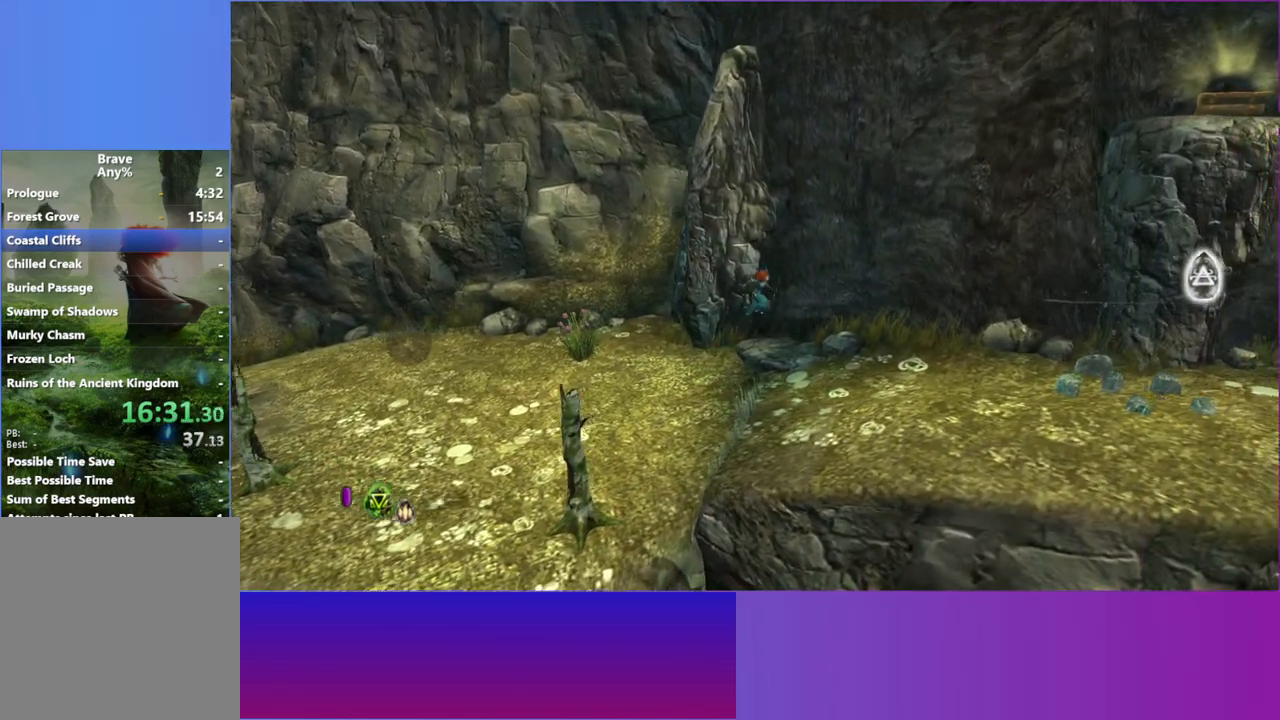
{"dt_ms": 500, "buttons": ["L2"], "left_stick": "right", "right_stick": "center", "events": [[233, "left_stick", "right"], [433, "L2", "down"]]}
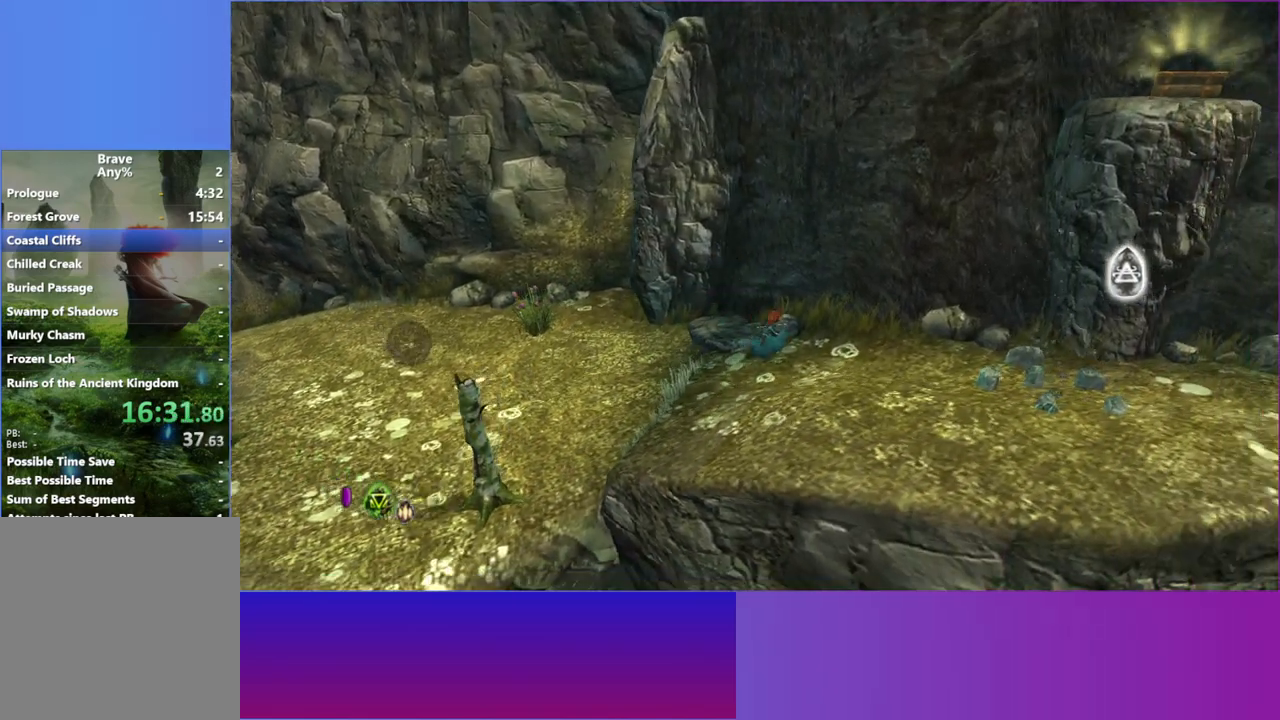
{"dt_ms": 500, "buttons": [], "left_stick": "down-right", "right_stick": "center", "events": [[50, "L2", "up"], [133, "left_stick", "down-right"]]}
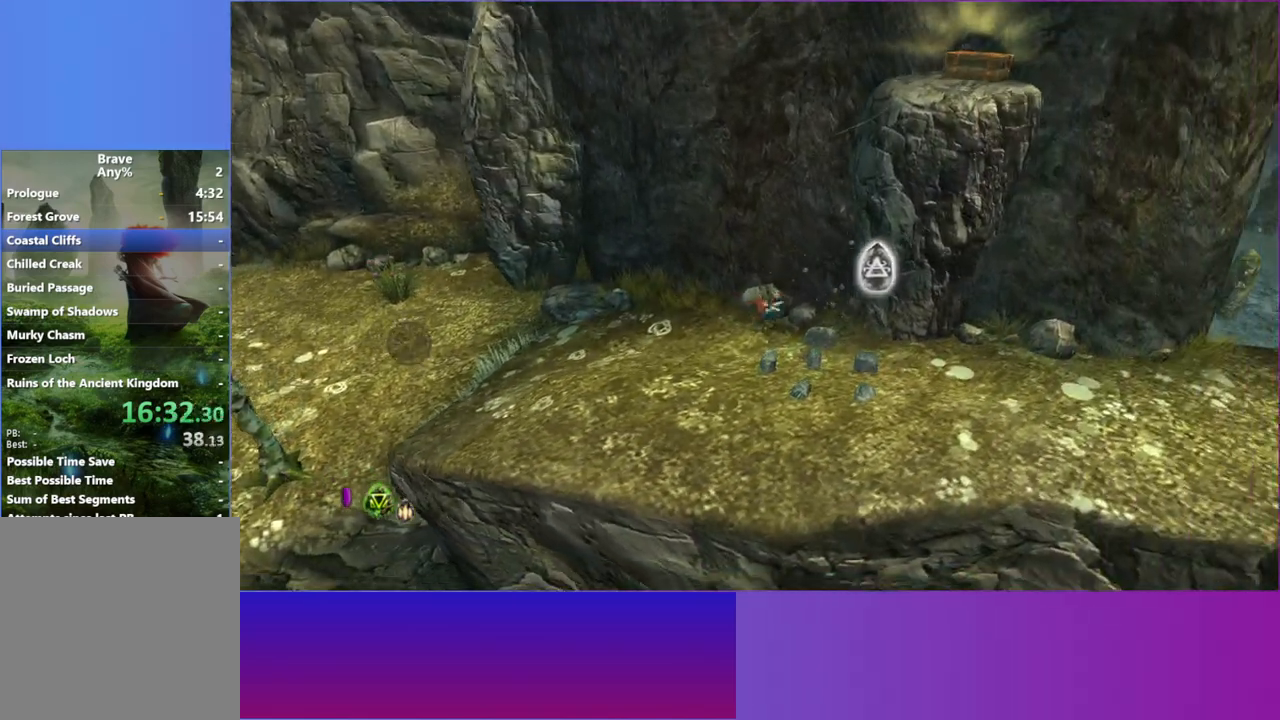
{"dt_ms": 500, "buttons": ["L2"], "left_stick": "down-right", "right_stick": "center", "events": [[217, "L2", "down"], [333, "L2", "up"], [483, "L2", "down"]]}
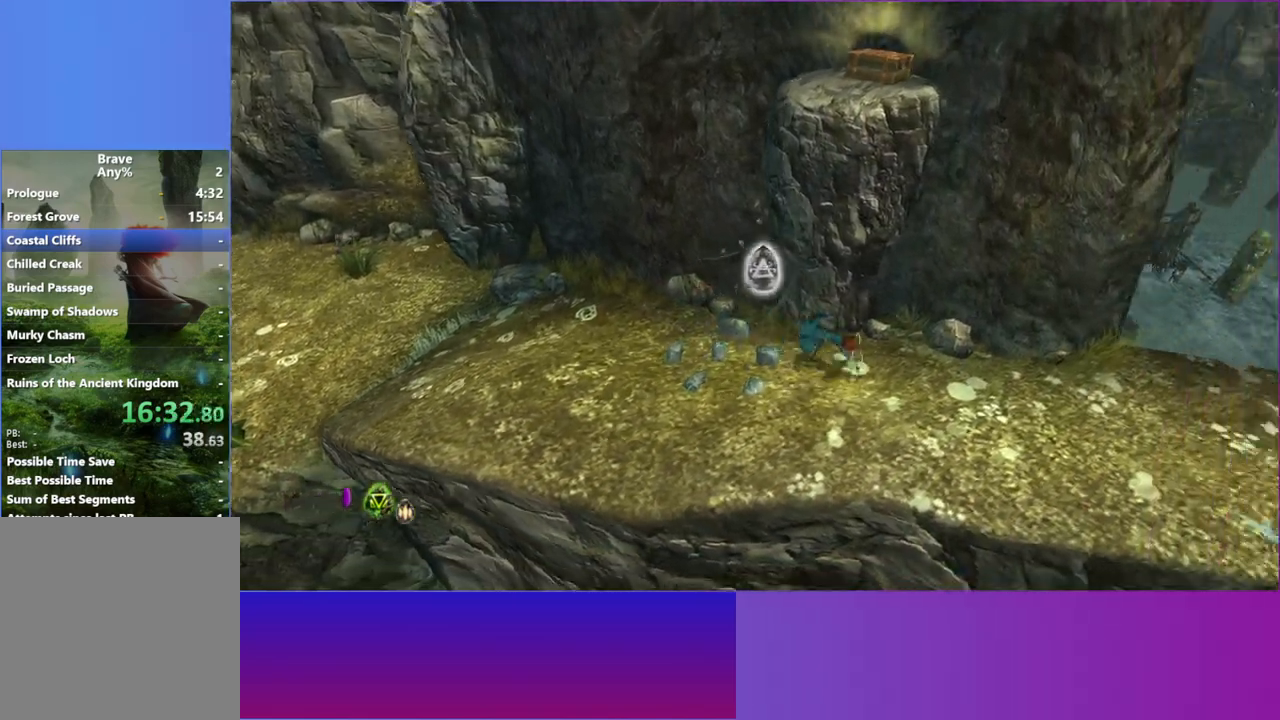
{"dt_ms": 500, "buttons": ["L2"], "left_stick": "right", "right_stick": "center", "events": [[100, "L2", "up"], [100, "left_stick", "right"], [500, "L2", "down"]]}
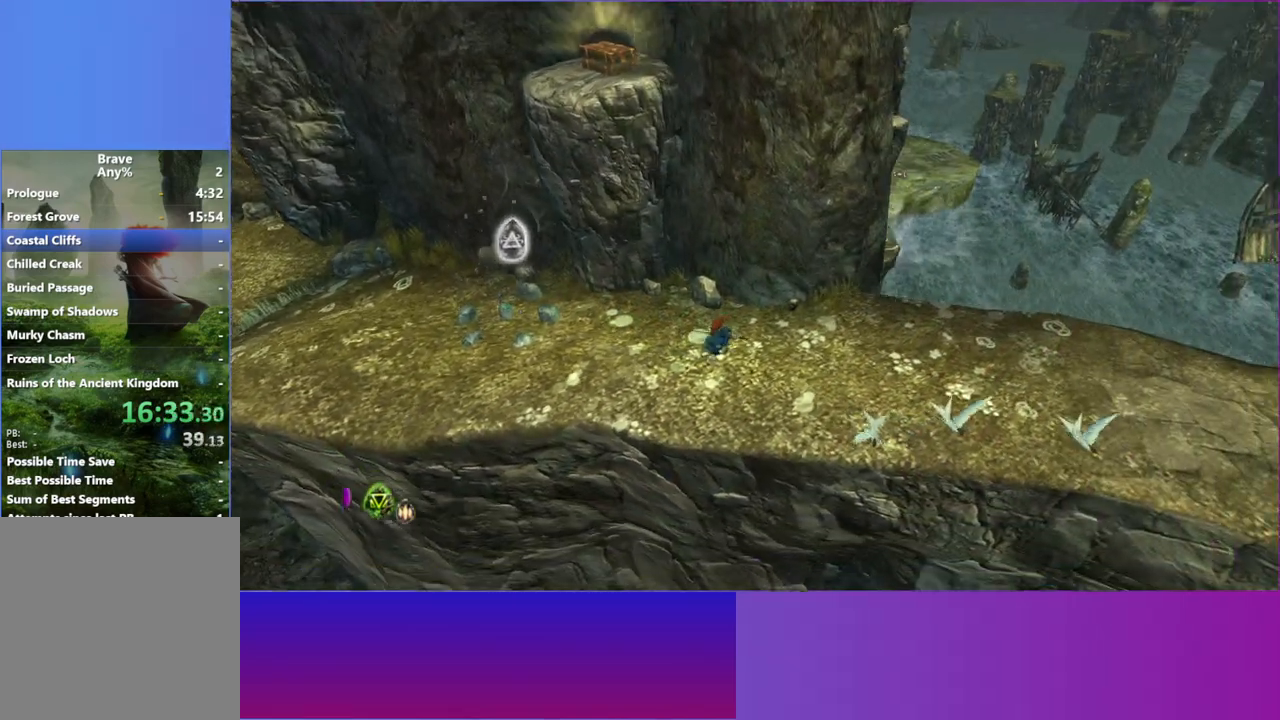
{"dt_ms": 500, "buttons": ["L2"], "left_stick": "right", "right_stick": "center", "events": [[67, "L2", "up"], [417, "L2", "down"]]}
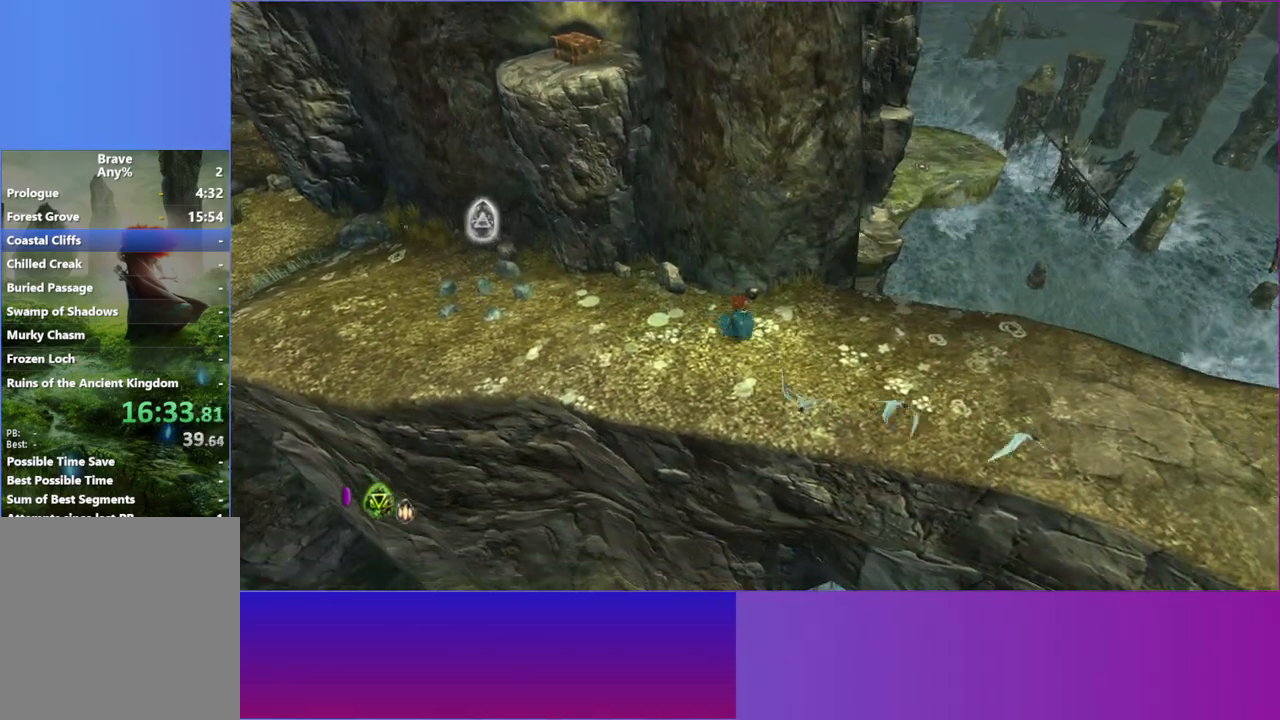
{"dt_ms": 1000, "buttons": [], "left_stick": "right", "right_stick": "center", "events": [[33, "L2", "up"], [317, "left_stick", "down-right"], [817, "L2", "down"], [867, "left_stick", "right"], [933, "L2", "up"]]}
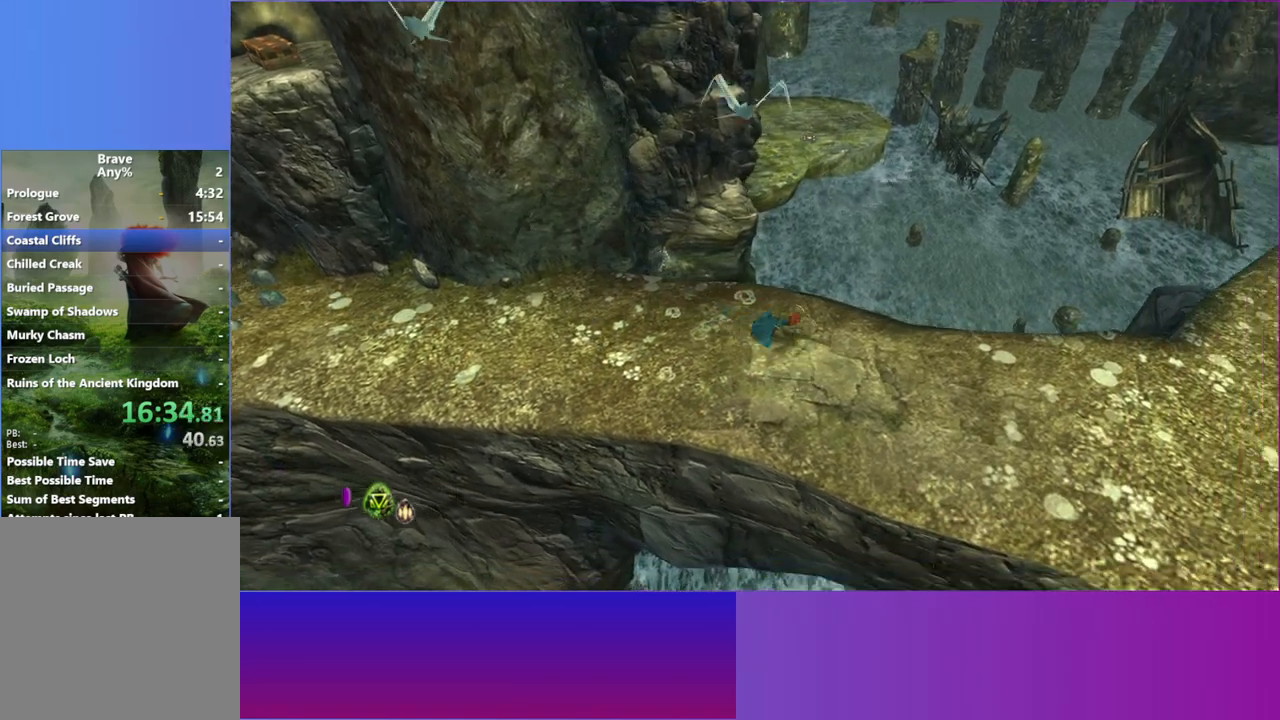
{"dt_ms": 500, "buttons": [], "left_stick": "right", "right_stick": "center", "events": []}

-*-*-

WHAT YOU ARE ASKED TO DO:
The data needs to be reproduced exactly, please, apart from its pictures.

RESPONSE BOX:
{"dt_ms": 500, "buttons": ["L2"], "left_stick": "right", "right_stick": "center", "events": [[233, "left_stick", "right"], [433, "L2", "down"]]}
{"dt_ms": 500, "buttons": [], "left_stick": "down-right", "right_stick": "center", "events": [[50, "L2", "up"], [133, "left_stick", "down-right"]]}
{"dt_ms": 500, "buttons": ["L2"], "left_stick": "down-right", "right_stick": "center", "events": [[217, "L2", "down"], [333, "L2", "up"], [483, "L2", "down"]]}
{"dt_ms": 500, "buttons": ["L2"], "left_stick": "right", "right_stick": "center", "events": [[100, "L2", "up"], [100, "left_stick", "right"], [500, "L2", "down"]]}
{"dt_ms": 500, "buttons": ["L2"], "left_stick": "right", "right_stick": "center", "events": [[67, "L2", "up"], [417, "L2", "down"]]}
{"dt_ms": 1000, "buttons": [], "left_stick": "right", "right_stick": "center", "events": [[33, "L2", "up"], [317, "left_stick", "down-right"], [817, "L2", "down"], [867, "left_stick", "right"], [933, "L2", "up"]]}
{"dt_ms": 500, "buttons": [], "left_stick": "right", "right_stick": "center", "events": []}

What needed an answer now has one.